Friday, May 14, 2010

Mid-Week Rides, Ad Libitum

Tuesday (click for Garmin file)

The clock struck 5:45 p.m., and I knew I had missed my chance to leave the office for the group rides (Wakefield or my team's ride from Spokes).

On Monday night, though, my favorite vegan+straight-edge teammate Chris Cee had left me a message about riding at Hains Tuesday. I sent him a message after work, and he was already at the Point. Game on.

I did not have any plan but to ride, so I shadowed the second half of his workout. We did a bunch of 30-second and 15-second sprints (which I treated as spin-ups). He headed home while I still had some energy to burn, so I just set my body into a hard tempo mode. I found the groove and decided I would do 20 minutes.

Yeah, it turned into a backwards workout.

At about 19 minutes I see an NCVC jersey well up the road. It was a good carrot in front of this donkey, especially near the end of a long interval. Screw the clock, let's catch him. Little did I know that it was a Cat 2 teammate doing a few 1-minute "openers" at the exact moment to cause my legs' demise.

Well, at about 22 minutes I finally caught up to Rob S. and we rolled at an easy tempo and chatted a bit about bikes, races, upgrades, and whatever else a pair of bike racers should chat about. Good times.

I don't know what I'm doing tonight, but that's alright
I don't know what I'm doing with my life, but that's fine...
...Feel like I can learn a lot if I openup my eyes,
But I'm just fine...

~O.A.R. "Tonight"

I had no specific intentions when I clipped into my pedals, but sometimes, it feels good to just get on the bike and go. If anything it will fight the angst and clear your mind from the minutia of daily life. Just one reason I ride.


Wednesday (click for Garmin file)

On Wednesday evening I met up with a few GW Cycling and NCVC pals for the return of the GW Cycling "night ride." Of course, a ride on a college campus during the end of finals week is not going to fetch many pals, but that was okay.

Jason H., Rich H., Schlomo and I headed down to Hains at dusk. A single hour's worth of respite from the rain is all we had and all we needed. We naturally settled into a perfect single paceline, each of us contributing what was necessary without hitting the red too soon.

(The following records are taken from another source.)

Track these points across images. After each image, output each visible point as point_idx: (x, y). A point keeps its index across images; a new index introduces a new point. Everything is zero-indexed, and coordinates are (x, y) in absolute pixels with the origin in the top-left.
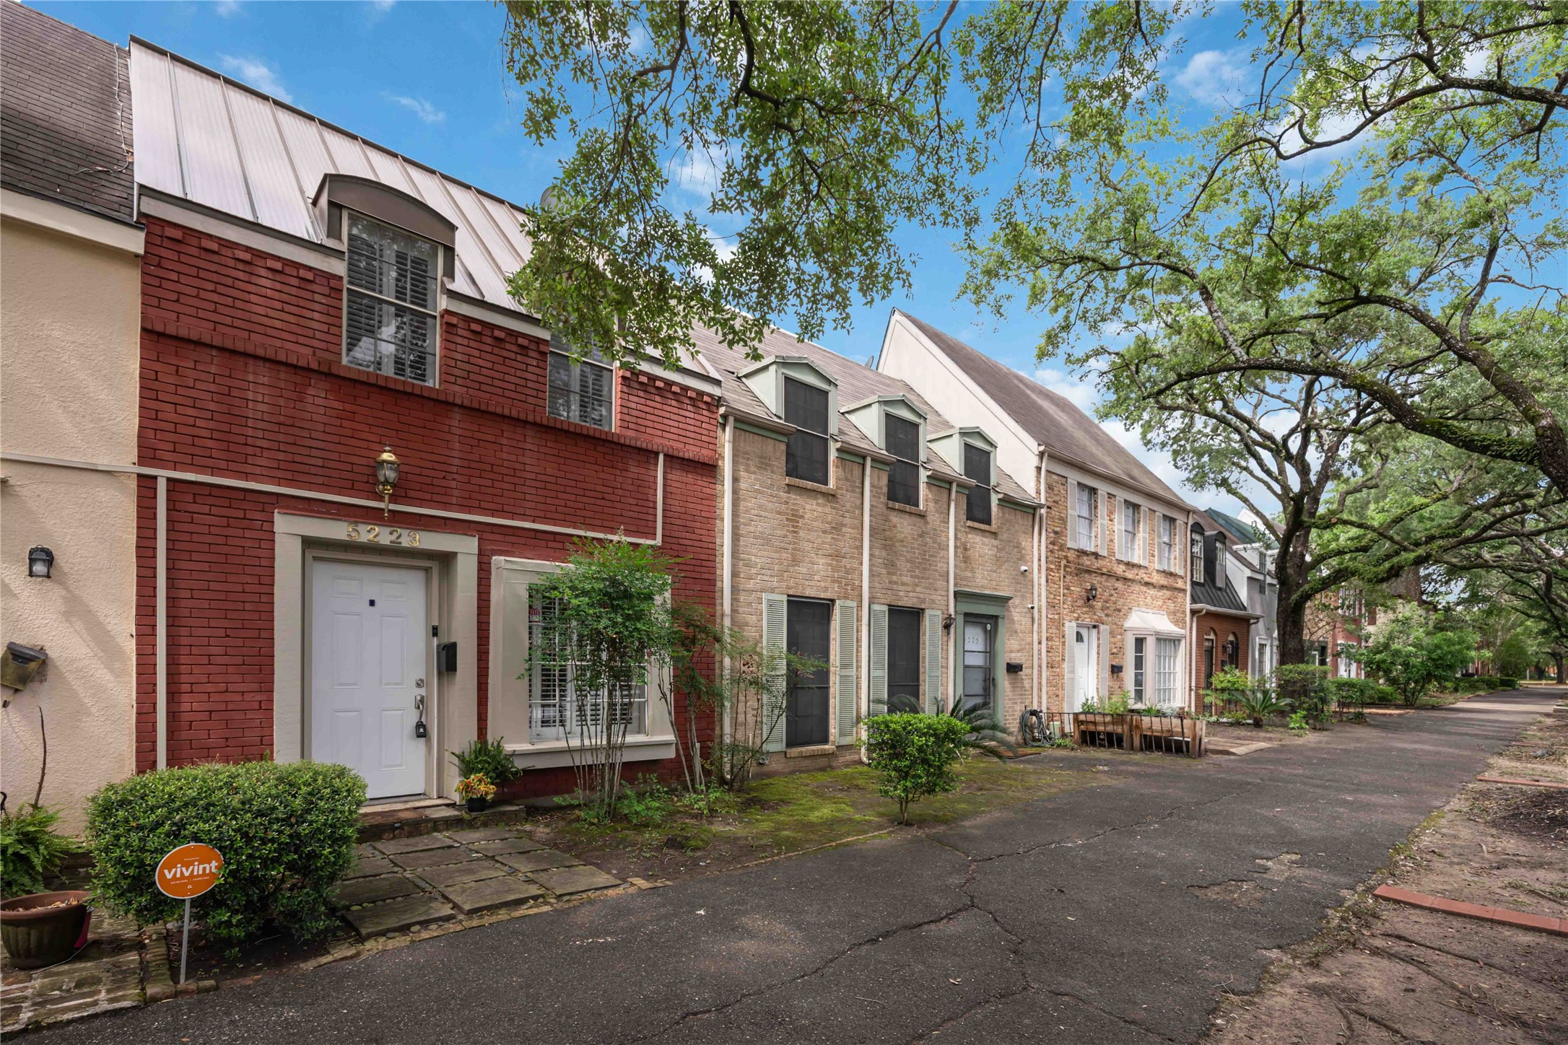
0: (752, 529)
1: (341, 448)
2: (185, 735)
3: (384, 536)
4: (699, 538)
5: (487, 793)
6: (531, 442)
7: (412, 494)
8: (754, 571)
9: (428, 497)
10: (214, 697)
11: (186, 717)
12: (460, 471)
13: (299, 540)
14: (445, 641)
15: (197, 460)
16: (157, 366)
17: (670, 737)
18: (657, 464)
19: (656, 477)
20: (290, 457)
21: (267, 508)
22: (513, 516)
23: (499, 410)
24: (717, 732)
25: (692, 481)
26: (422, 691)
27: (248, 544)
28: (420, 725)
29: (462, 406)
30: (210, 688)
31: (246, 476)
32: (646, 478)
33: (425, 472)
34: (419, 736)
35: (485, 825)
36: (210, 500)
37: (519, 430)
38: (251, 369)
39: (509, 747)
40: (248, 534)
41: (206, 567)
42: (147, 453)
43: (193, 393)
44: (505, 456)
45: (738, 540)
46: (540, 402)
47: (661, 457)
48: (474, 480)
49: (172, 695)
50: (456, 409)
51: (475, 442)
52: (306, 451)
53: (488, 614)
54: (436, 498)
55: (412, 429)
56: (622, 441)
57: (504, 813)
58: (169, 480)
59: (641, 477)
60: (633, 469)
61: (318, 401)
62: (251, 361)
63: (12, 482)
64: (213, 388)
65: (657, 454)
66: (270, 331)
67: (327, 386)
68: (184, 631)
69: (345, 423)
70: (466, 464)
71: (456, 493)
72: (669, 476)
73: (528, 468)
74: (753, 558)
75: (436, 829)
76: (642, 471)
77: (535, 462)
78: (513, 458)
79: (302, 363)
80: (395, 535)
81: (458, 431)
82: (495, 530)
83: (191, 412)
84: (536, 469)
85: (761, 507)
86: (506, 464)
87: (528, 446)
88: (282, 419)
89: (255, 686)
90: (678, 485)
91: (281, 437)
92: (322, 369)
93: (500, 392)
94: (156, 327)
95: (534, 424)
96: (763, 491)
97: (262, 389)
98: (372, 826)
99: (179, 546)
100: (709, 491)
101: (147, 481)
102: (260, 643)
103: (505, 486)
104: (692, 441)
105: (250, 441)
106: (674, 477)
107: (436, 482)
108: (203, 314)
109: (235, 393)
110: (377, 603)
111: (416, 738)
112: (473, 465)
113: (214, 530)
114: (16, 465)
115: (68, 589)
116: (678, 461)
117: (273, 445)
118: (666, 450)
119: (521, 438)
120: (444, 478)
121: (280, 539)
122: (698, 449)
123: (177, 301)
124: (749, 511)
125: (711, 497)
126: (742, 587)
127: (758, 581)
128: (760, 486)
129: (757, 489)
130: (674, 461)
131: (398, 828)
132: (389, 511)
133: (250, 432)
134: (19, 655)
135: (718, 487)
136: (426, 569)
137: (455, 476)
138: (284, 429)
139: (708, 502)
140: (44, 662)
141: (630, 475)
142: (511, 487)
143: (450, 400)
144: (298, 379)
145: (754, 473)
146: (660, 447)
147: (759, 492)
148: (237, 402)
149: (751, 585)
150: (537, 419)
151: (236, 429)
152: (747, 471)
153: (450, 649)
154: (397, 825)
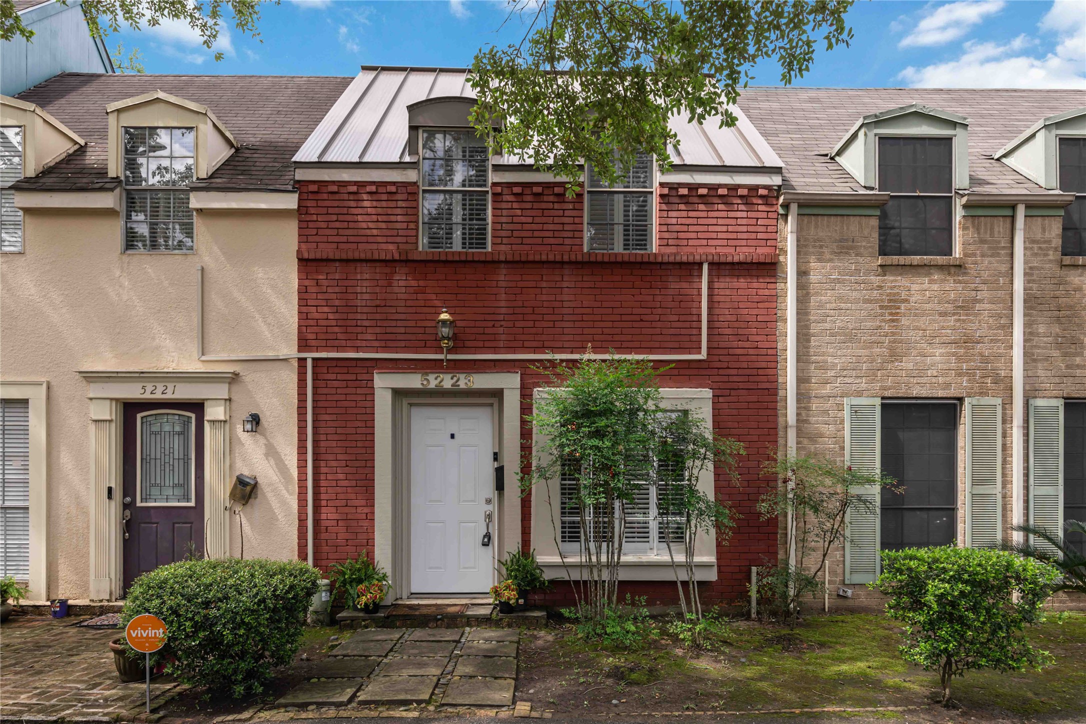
0: (827, 326)
1: (416, 317)
2: (324, 536)
3: (447, 382)
4: (755, 344)
6: (569, 278)
7: (468, 344)
8: (831, 373)
9: (481, 344)
10: (340, 510)
11: (324, 524)
12: (507, 318)
13: (390, 391)
14: (500, 464)
15: (329, 343)
16: (307, 283)
17: (712, 559)
18: (700, 276)
19: (700, 289)
20: (384, 330)
21: (370, 370)
23: (537, 258)
25: (744, 285)
26: (489, 508)
27: (359, 398)
28: (488, 536)
29: (506, 262)
30: (337, 503)
31: (358, 349)
32: (689, 292)
33: (478, 324)
34: (485, 544)
36: (337, 370)
37: (557, 272)
38: (358, 270)
40: (359, 391)
41: (335, 417)
42: (303, 344)
43: (326, 296)
44: (544, 298)
45: (808, 341)
46: (578, 241)
47: (705, 267)
48: (518, 324)
49: (316, 507)
50: (503, 265)
51: (518, 291)
52: (394, 323)
54: (487, 344)
55: (467, 290)
56: (663, 260)
57: (527, 618)
58: (314, 359)
59: (683, 292)
60: (673, 286)
61: (401, 283)
62: (359, 265)
63: (241, 374)
64: (337, 290)
65: (700, 264)
66: (370, 239)
67: (407, 270)
68: (323, 463)
69: (420, 296)
70: (511, 311)
71: (503, 337)
72: (716, 285)
73: (566, 304)
74: (830, 359)
75: (468, 624)
76: (683, 285)
77: (572, 298)
78: (552, 298)
79: (389, 257)
80: (455, 379)
81: (504, 284)
83: (325, 309)
84: (574, 304)
85: (840, 299)
86: (545, 304)
87: (565, 284)
88: (378, 302)
89: (363, 502)
90: (728, 292)
91: (378, 316)
92: (403, 258)
93: (539, 241)
94: (306, 256)
95: (570, 263)
96: (844, 280)
97: (365, 283)
98: (421, 615)
99: (320, 404)
100: (767, 292)
101: (302, 361)
102: (367, 471)
103: (545, 324)
104: (744, 243)
105: (359, 323)
106: (722, 285)
107: (487, 331)
108: (331, 239)
109: (350, 290)
110: (456, 436)
111: (483, 545)
112: (517, 311)
113: (339, 391)
114: (243, 363)
115: (266, 438)
116: (727, 267)
117: (373, 323)
118: (710, 258)
119: (558, 278)
120: (494, 326)
121: (377, 393)
122: (752, 250)
123: (317, 234)
124: (822, 306)
125: (770, 299)
126: (813, 393)
127: (838, 385)
128: (839, 274)
129: (834, 279)
130: (722, 267)
131: (440, 619)
132: (448, 360)
133: (359, 316)
134: (241, 481)
135: (780, 286)
136: (491, 405)
137: (502, 323)
138: (379, 310)
139: (766, 305)
140: (255, 486)
141: (671, 292)
142: (551, 324)
143: (496, 259)
144: (388, 270)
145: (831, 260)
146: (704, 257)
147: (838, 281)
148: (351, 296)
149: (827, 390)
150: (573, 258)
151: (351, 316)
152: (820, 260)
153: (500, 472)
154: (439, 617)
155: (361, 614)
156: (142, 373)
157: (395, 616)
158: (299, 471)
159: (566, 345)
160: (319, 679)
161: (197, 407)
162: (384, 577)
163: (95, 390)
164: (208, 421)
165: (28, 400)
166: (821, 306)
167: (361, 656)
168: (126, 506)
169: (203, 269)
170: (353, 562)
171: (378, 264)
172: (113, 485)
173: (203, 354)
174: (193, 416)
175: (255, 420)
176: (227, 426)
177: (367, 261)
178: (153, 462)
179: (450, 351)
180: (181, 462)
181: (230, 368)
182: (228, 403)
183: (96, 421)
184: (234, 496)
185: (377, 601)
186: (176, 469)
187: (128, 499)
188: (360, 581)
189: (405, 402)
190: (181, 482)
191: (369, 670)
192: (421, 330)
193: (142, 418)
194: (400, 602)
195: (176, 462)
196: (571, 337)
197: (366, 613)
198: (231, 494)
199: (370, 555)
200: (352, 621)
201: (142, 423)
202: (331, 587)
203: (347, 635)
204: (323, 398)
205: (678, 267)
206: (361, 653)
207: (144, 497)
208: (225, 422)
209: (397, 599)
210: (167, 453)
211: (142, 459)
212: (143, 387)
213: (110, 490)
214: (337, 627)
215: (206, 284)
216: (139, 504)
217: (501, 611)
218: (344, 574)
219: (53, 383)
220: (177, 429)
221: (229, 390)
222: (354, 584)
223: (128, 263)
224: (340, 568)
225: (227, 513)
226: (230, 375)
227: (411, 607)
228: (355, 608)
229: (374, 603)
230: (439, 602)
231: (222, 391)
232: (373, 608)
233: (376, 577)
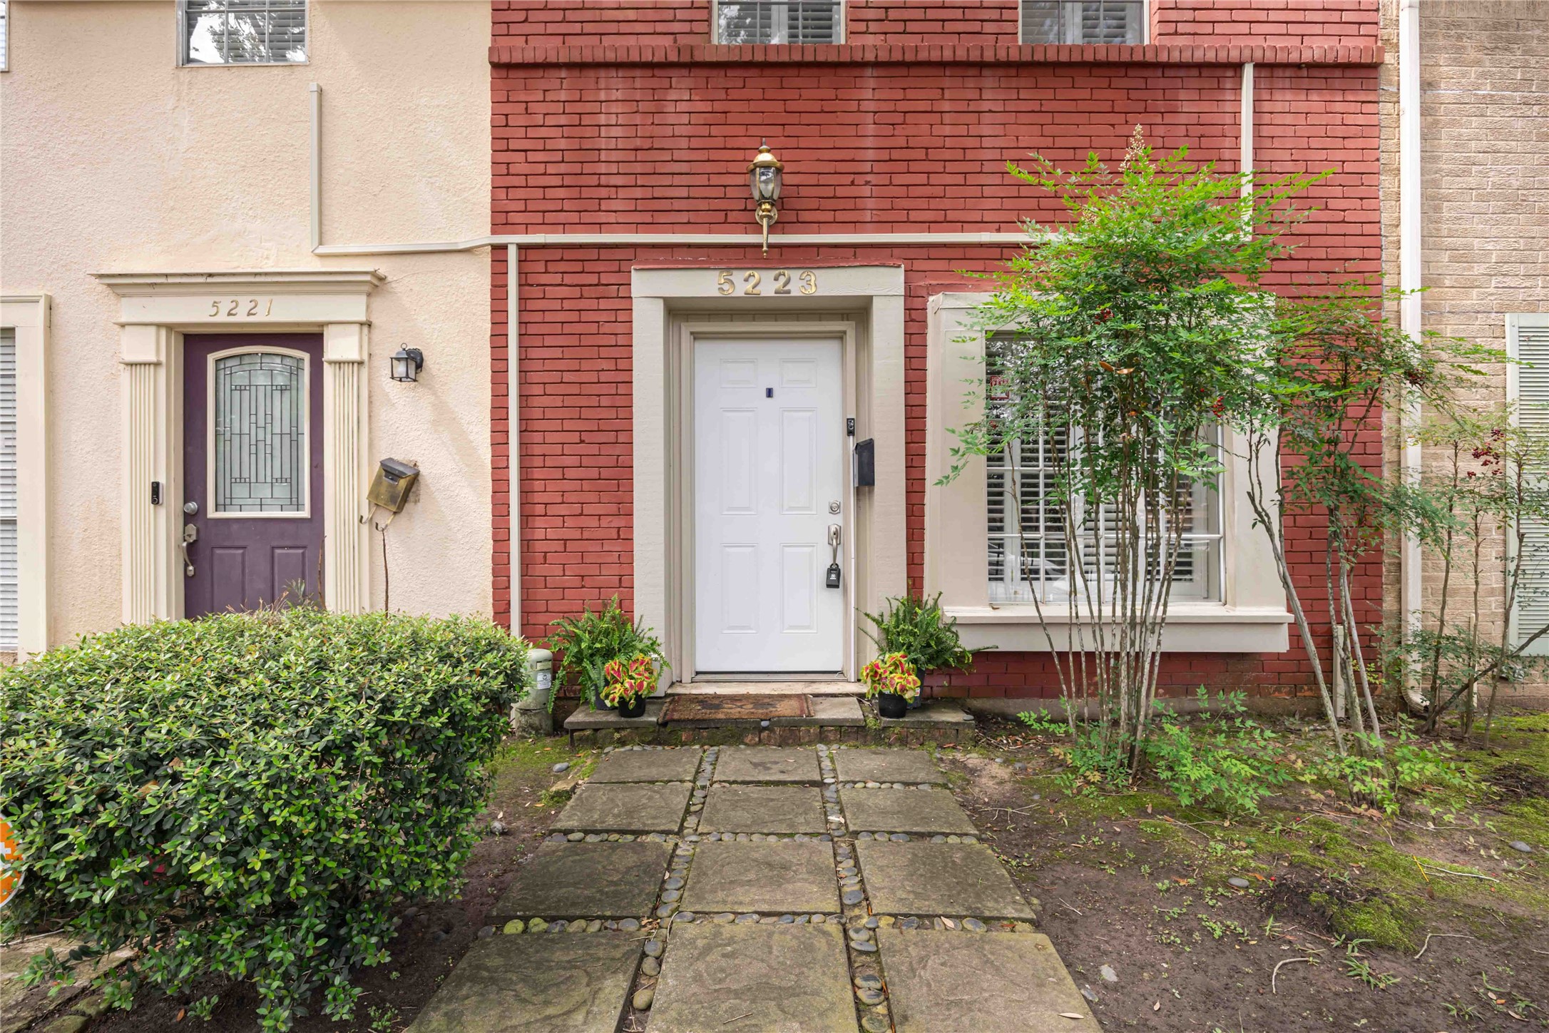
0: (1472, 181)
1: (709, 167)
2: (540, 570)
3: (766, 284)
4: (1339, 216)
5: (903, 689)
6: (993, 93)
7: (805, 216)
8: (1479, 269)
9: (829, 216)
10: (569, 522)
11: (540, 546)
12: (878, 167)
13: (661, 303)
14: (863, 438)
15: (550, 217)
16: (507, 108)
17: (1278, 611)
18: (1238, 89)
19: (1237, 113)
20: (648, 193)
21: (624, 266)
22: (963, 225)
23: (935, 56)
24: (1389, 604)
25: (1320, 107)
26: (837, 520)
27: (603, 317)
28: (834, 570)
29: (877, 64)
30: (563, 510)
31: (600, 226)
32: (1216, 119)
33: (824, 180)
34: (832, 585)
35: (903, 742)
36: (563, 267)
37: (970, 83)
38: (602, 84)
39: (951, 611)
40: (604, 304)
41: (557, 353)
42: (501, 221)
43: (543, 132)
44: (947, 130)
45: (1437, 209)
46: (1008, 27)
47: (1248, 72)
48: (898, 179)
49: (525, 518)
50: (869, 72)
51: (898, 118)
52: (667, 180)
53: (923, 392)
54: (841, 216)
55: (806, 118)
56: (1163, 57)
57: (936, 725)
58: (521, 247)
59: (1205, 119)
60: (1186, 107)
61: (682, 107)
62: (602, 73)
63: (389, 279)
64: (563, 120)
65: (1238, 67)
66: (624, 28)
67: (689, 82)
68: (538, 437)
69: (715, 130)
70: (885, 155)
71: (870, 203)
72: (1267, 106)
73: (987, 142)
74: (1476, 243)
75: (823, 739)
76: (1205, 106)
77: (998, 130)
78: (962, 130)
79: (659, 57)
80: (782, 280)
81: (871, 106)
82: (934, 253)
83: (541, 156)
84: (1000, 142)
85: (1495, 130)
86: (949, 142)
87: (986, 106)
88: (638, 143)
89: (613, 508)
90: (1289, 119)
91: (638, 168)
92: (686, 58)
93: (937, 27)
94: (505, 59)
95: (997, 65)
96: (1503, 97)
97: (615, 108)
98: (728, 721)
99: (532, 329)
100: (1361, 119)
101: (499, 249)
102: (618, 450)
103: (948, 179)
104: (1317, 29)
105: (604, 180)
106: (1279, 107)
107: (841, 192)
108: (551, 28)
109: (586, 120)
110: (775, 393)
111: (829, 586)
112: (896, 154)
113: (567, 305)
114: (393, 259)
115: (435, 394)
116: (1288, 73)
117: (629, 180)
118: (1258, 55)
119: (974, 94)
120: (853, 183)
121: (637, 306)
122: (1333, 42)
123: (526, 21)
124: (1463, 146)
125: (1367, 132)
126: (1447, 306)
127: (1491, 290)
128: (1494, 87)
129: (1484, 97)
130: (1279, 73)
131: (765, 729)
132: (770, 246)
133: (603, 168)
134: (390, 471)
135: (1386, 108)
136: (840, 336)
137: (869, 178)
138: (641, 156)
139: (1360, 143)
140: (415, 479)
141: (1183, 119)
142: (959, 179)
143: (858, 58)
144: (655, 83)
145: (1478, 63)
146: (1247, 54)
147: (1492, 100)
148: (588, 132)
149: (1473, 299)
150: (1002, 56)
151: (588, 168)
152: (1458, 62)
153: (865, 452)
154: (764, 724)
155: (612, 718)
156: (210, 275)
157: (678, 721)
158: (493, 450)
159: (988, 216)
160: (526, 920)
161: (310, 339)
162: (653, 646)
163: (133, 309)
164: (330, 363)
165: (12, 330)
166: (1459, 144)
167: (622, 832)
168: (188, 518)
169: (321, 92)
170: (594, 617)
171: (638, 73)
172: (162, 480)
173: (321, 243)
174: (306, 356)
175: (415, 360)
176: (365, 371)
177: (617, 65)
178: (236, 439)
179: (772, 229)
180: (286, 439)
181: (368, 265)
182: (365, 329)
183: (127, 364)
184: (377, 497)
185: (644, 693)
186: (277, 453)
187: (193, 506)
188: (609, 654)
189: (686, 329)
190: (287, 475)
191: (652, 888)
192: (719, 192)
193: (217, 361)
194: (678, 690)
195: (277, 439)
196: (996, 203)
197: (622, 715)
198: (371, 493)
199: (626, 603)
200: (596, 730)
201: (217, 370)
202: (555, 664)
203: (586, 759)
204: (538, 317)
205: (1195, 72)
206: (623, 823)
207: (221, 501)
208: (360, 363)
209: (673, 684)
210: (261, 423)
211: (217, 434)
212: (215, 304)
213: (156, 488)
214: (567, 738)
215: (327, 118)
216: (212, 514)
217: (884, 712)
218: (578, 640)
219: (59, 299)
220: (280, 380)
221: (368, 307)
222: (598, 660)
223: (190, 83)
224: (571, 628)
225: (365, 528)
226: (368, 278)
227: (703, 700)
228: (601, 705)
229: (638, 697)
230: (752, 689)
231: (354, 307)
232: (632, 708)
233: (640, 646)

It was an efficient workout, so we rolled with it.

We did six laps, each gradually increasing in tempo with only stop signs to hinder our cyclical progress. The gradually darkening sky magnified the fatigue of legs, the emptiness of lungs, and insecurity of minds. By the last two laps, even with lights it was hard to tell where a front tire meets a rear.

In any group of cyclists, you need to trust the guys around you. At a hot tempo, the desperation for respite from wind overcomes fear. Wherever that next wheel is, you will not let it meander more than inches the road.

Last night I was riding with three guys - each of whom I have probably ridden at least a thousand miles with. The insecurity was hardly an issue.

More than a normal ride, the darkness requires an unquestioned trust in the riders around you. Between the painfully imposed silence caused by heavy breathing, there is an underlying dependence in the pair of legs leading yours: that his actions are exact and his legs have the will to continue when yours will not.

Four teammates in a perfect, painful rotation at the desolate urban velodrome that is Hains Point at night. Just another reason I ride.